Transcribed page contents
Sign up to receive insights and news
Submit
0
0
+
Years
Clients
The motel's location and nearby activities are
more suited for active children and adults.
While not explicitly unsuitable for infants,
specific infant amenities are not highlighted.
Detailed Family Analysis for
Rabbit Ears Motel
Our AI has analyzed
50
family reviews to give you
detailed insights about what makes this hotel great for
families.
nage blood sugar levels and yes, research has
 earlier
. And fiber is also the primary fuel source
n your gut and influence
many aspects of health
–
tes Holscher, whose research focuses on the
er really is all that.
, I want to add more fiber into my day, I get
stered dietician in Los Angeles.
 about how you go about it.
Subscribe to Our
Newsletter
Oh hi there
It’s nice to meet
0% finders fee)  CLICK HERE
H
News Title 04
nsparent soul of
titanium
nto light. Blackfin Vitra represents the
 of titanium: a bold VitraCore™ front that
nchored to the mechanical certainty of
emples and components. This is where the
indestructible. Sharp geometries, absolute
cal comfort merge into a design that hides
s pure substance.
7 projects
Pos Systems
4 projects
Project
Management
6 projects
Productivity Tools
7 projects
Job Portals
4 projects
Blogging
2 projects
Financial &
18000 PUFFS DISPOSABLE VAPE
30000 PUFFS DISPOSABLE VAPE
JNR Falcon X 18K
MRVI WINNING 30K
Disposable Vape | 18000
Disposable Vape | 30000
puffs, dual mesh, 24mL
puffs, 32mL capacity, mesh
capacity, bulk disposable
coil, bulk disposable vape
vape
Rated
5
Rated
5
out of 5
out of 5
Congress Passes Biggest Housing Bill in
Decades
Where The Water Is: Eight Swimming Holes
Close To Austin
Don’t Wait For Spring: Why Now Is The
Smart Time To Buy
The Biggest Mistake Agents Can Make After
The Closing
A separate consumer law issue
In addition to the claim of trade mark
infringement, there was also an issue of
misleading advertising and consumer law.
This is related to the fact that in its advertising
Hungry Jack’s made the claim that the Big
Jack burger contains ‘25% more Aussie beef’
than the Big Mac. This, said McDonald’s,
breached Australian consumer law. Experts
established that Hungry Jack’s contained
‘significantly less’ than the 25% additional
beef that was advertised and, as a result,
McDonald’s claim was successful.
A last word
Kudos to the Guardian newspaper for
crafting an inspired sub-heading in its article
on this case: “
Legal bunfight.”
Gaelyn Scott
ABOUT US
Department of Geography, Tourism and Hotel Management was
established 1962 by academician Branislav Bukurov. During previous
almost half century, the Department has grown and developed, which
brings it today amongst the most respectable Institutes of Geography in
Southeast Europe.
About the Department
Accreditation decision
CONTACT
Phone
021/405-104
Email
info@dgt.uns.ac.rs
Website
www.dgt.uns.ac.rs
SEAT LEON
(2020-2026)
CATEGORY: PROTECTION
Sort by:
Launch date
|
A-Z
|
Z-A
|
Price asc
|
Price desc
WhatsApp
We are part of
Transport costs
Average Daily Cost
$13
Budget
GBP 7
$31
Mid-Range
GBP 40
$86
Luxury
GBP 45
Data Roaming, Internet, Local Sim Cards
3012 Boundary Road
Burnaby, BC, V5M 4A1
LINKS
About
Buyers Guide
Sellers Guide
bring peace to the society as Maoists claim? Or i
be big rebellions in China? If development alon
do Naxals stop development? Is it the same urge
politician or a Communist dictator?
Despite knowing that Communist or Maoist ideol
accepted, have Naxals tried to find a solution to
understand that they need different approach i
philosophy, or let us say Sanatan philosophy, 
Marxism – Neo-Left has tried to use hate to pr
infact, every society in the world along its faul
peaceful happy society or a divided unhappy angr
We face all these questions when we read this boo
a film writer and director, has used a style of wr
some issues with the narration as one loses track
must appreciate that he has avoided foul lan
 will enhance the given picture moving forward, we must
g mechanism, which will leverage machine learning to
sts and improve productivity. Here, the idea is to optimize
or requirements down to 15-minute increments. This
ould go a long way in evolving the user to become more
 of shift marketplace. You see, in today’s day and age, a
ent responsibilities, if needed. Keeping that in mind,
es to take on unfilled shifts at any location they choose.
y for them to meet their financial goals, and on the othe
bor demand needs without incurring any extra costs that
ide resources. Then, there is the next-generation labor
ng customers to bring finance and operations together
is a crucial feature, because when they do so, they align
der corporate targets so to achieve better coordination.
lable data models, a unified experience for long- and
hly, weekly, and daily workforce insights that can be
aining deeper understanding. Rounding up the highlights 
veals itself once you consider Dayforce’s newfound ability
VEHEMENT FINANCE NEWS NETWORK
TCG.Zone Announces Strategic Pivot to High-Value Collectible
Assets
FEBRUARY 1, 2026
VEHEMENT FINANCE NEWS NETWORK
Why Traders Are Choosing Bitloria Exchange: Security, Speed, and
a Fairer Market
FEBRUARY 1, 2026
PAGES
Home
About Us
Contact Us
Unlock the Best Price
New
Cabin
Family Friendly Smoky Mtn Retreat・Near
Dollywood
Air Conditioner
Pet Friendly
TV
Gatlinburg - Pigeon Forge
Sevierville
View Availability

Work item. Exactly the lines from the one containing "hly, weekly, and" through the end of the records above are to be printed, and no others.

Answer space.
hly, weekly, and daily workforce insights that can be
aining deeper understanding. Rounding up the highlights 
veals itself once you consider Dayforce’s newfound ability
VEHEMENT FINANCE NEWS NETWORK
TCG.Zone Announces Strategic Pivot to High-Value Collectible
Assets
FEBRUARY 1, 2026
VEHEMENT FINANCE NEWS NETWORK
Why Traders Are Choosing Bitloria Exchange: Security, Speed, and
a Fairer Market
FEBRUARY 1, 2026
PAGES
Home
About Us
Contact Us
Unlock the Best Price
New
Cabin
Family Friendly Smoky Mtn Retreat・Near
Dollywood
Air Conditioner
Pet Friendly
TV
Gatlinburg - Pigeon Forge
Sevierville
View Availability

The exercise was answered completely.